Эти взгляды все шире и шире распространяются сейчас и в Европе, проникая даже в сознание тех наций, которые наиболее яростно отвергают догмат народовластия. Эти нации исповедуют иные убеждения относительно природы власти, чем американцы, однако они рассматривают ее под тем же углом зрения: у тех и у других стирается и исчезает представление о необходимости промежуточной власти. Из сознания людей быстро выветривается идея права как неотъемлемой принадлежности лишь ограниченного круга индивидуумов, ее место занимают представления о всемогущем и едином для всего общества законе. Эти представления укореняются и усиливаются в сознании по мере того, как люди уравниваются в своих правах и условиях существования. Идеи эти порождаются равенством и в свою очередь ускоряют процесс установления равенства.
Во Франции, где данные революционные преобразования носили более решительный характер, чем в любой другой европейской стране, эти воззрения полностью овладели сознанием граждан. Если внимательно прислушаться к тому, что говорят лидеры наших различных партий, мы убедимся, что нет никого, кто не разделял бы этих воззрений. Большинство считает, что правительство действует неудовлетворительно, но все сходятся во мнении, что оно должно действовать еще активнее и все брать в свои руки. Даже те, кто ведет между собой настоящую войну, по этому вопросу придерживаются единых взглядов. Централизация, вездесущность, всемогущество общественной власти, единообразие ее законов—вот наиболее характерные черты всех зарождающихся сегодня политических систем. Эти черты мы обнаруживаем в основе самых причудливых утопий. Они преследуют человека в его мечтах.

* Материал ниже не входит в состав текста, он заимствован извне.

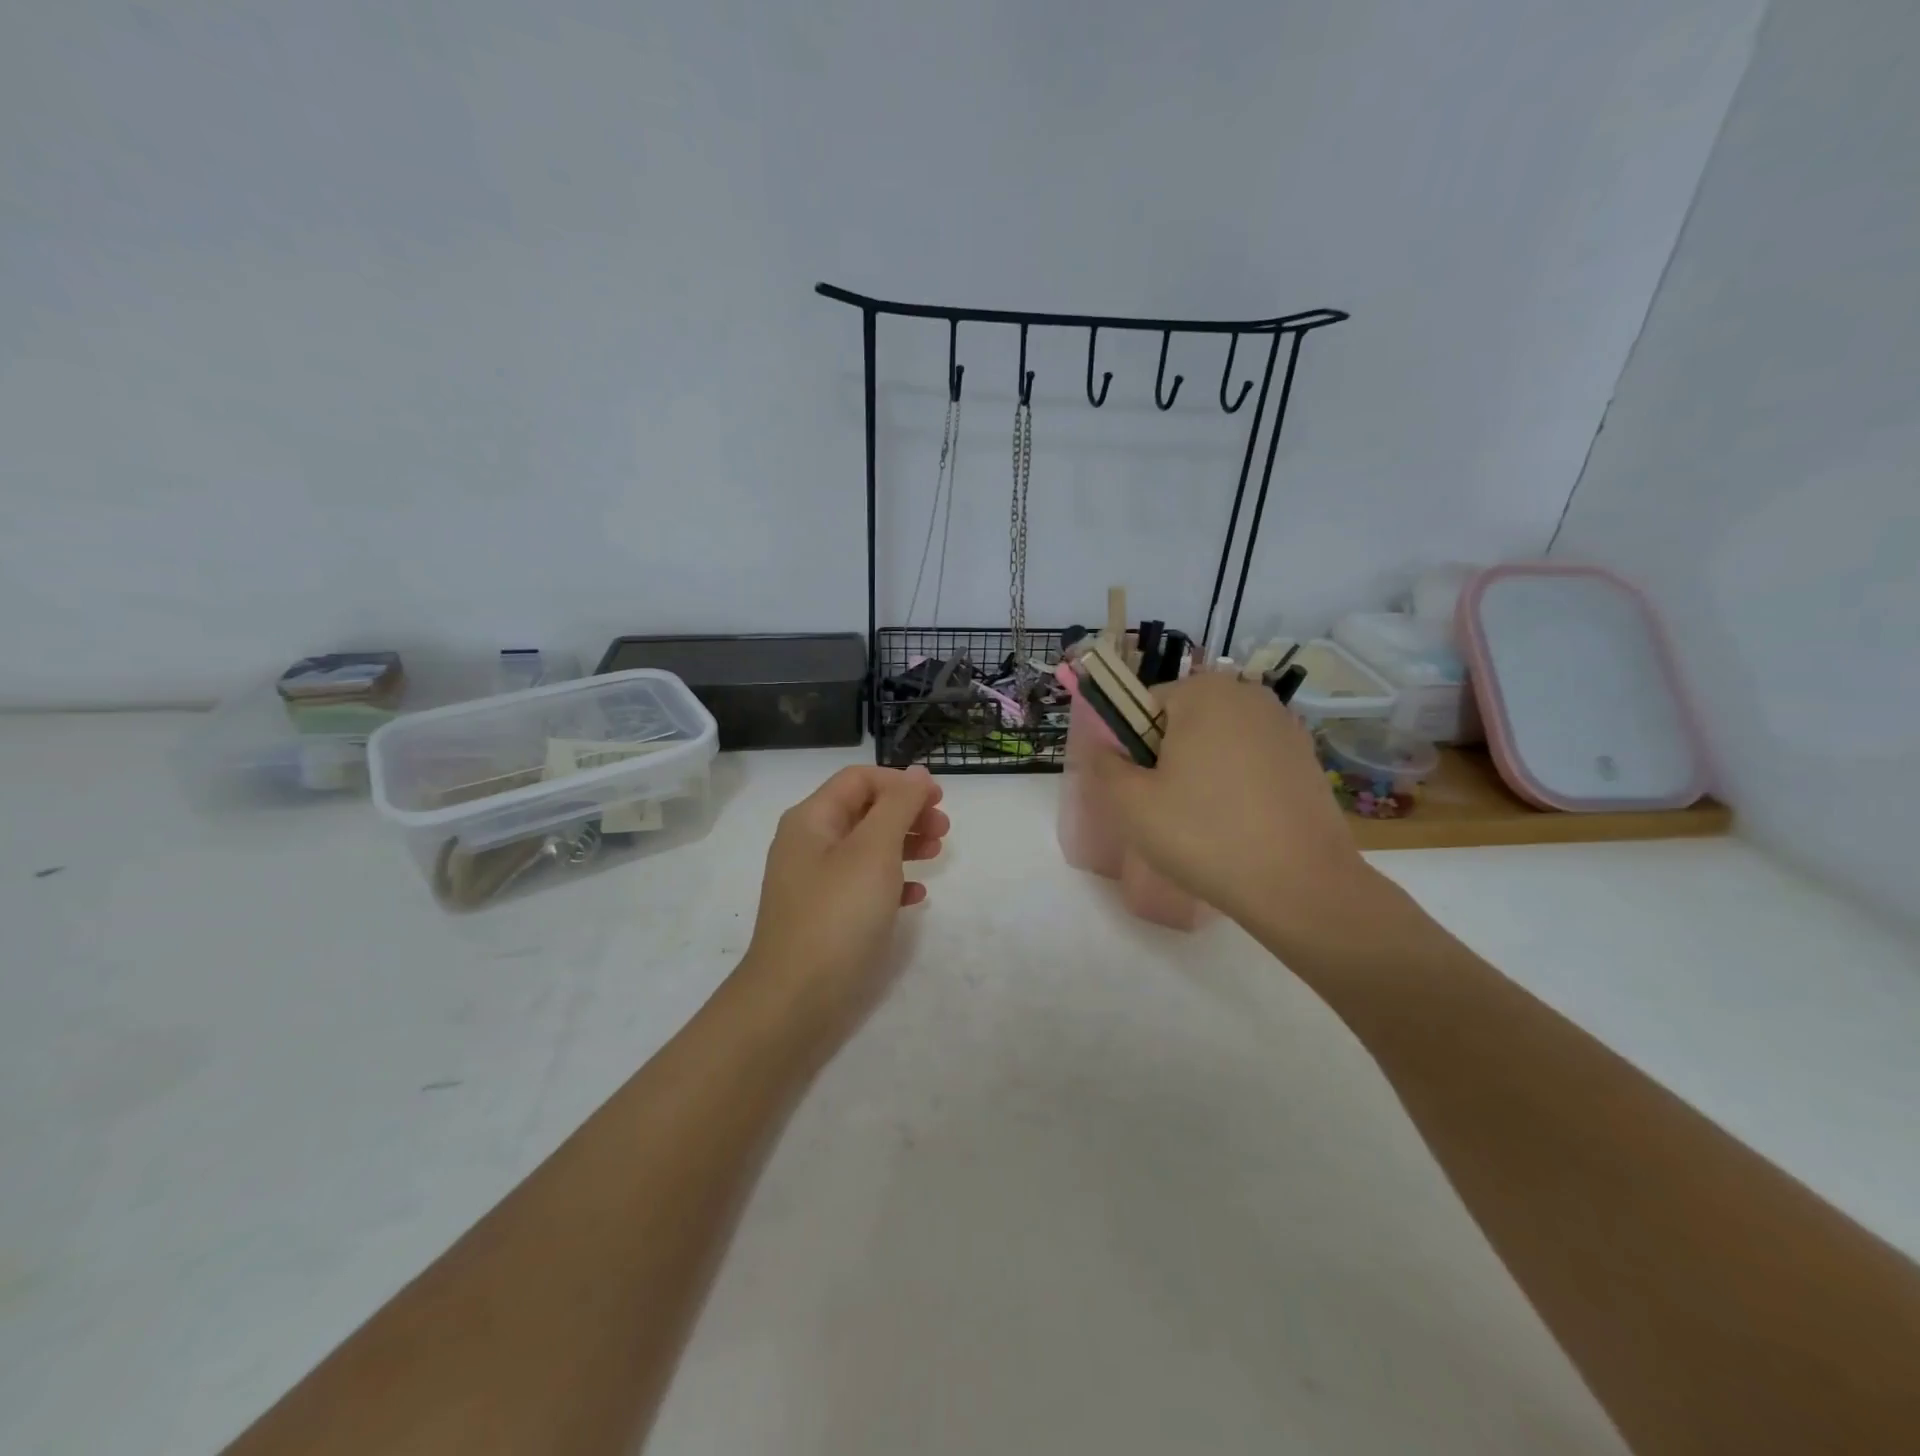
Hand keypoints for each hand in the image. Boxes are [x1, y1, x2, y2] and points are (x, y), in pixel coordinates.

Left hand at [737, 765, 948, 1042]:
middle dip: (907, 813)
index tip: (940, 799)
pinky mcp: (825, 916)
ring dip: (904, 844)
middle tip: (943, 830)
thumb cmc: (837, 915)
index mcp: (812, 819)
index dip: (901, 782)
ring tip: (937, 856)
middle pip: (864, 811)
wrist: (794, 1000)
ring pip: (866, 847)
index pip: (859, 779)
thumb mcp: (873, 851)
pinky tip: (916, 898)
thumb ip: (898, 806)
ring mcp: (815, 882)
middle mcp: (809, 844)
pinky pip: (862, 885)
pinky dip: (891, 882)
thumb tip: (916, 774)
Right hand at [1086, 671, 1382, 946]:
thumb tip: (1102, 747)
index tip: (1142, 791)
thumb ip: (1103, 764)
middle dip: (1169, 760)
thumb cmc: (1205, 835)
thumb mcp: (1131, 803)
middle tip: (1168, 811)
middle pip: (1183, 722)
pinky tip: (1239, 827)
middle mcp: (1249, 696)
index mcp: (1205, 692)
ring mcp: (1285, 727)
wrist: (1301, 886)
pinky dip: (1237, 787)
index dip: (1133, 750)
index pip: (1144, 707)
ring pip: (1217, 745)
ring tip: (1205, 824)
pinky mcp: (1307, 760)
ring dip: (1202, 774)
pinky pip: (1251, 763)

Если подобные представления непроизвольно возникают в умах простых смертных, они тем более легко овладевают сознанием сильных мира сего.
В то время как старое общественное устройство Европы приходит в упадок и разваливается, монархи приходят к новым убеждениям относительно своей власти и своих обязанностей. Они наконец-то поняли, что центральная власть, которую они воплощают, может и должна лично, в соответствии с единым планом управлять всеми делами и всеми гражданами в государстве. Эти воззрения, которые, смею утверждать, никогда ранее не разделялись монархами Европы, сегодня все глубже проникают в их сознание и не желают уступать место иным концепциям.
Таким образом, сегодня люди менее разделены, чем это можно было бы себе представить; они постоянно спорят друг с другом по вопросу о том, в чьи руки будет передана верховная власть, но легко подчиняются правам и обязанностям этой власти над собой. Все воспринимают правительство как олицетворение единой и естественной власти, которая все предвидит и все может.
Любые другие политические идеи кажутся второстепенными и преходящими, и лишь эта остается незыблемой, нерушимой, ни с чем не сравнимой истиной. Публицисты и государственные деятели безоговорочно ее принимают, толпа с жадностью хватается за нее; управляемые и власть имущие с одинаковым жаром следуют ей; она вездесуща, кажется, что она существовала всегда.
Следовательно, эта идея предстает не случайным порождением человеческого разумения, а выступает естественной предпосылкой современного состояния человеческого общества*.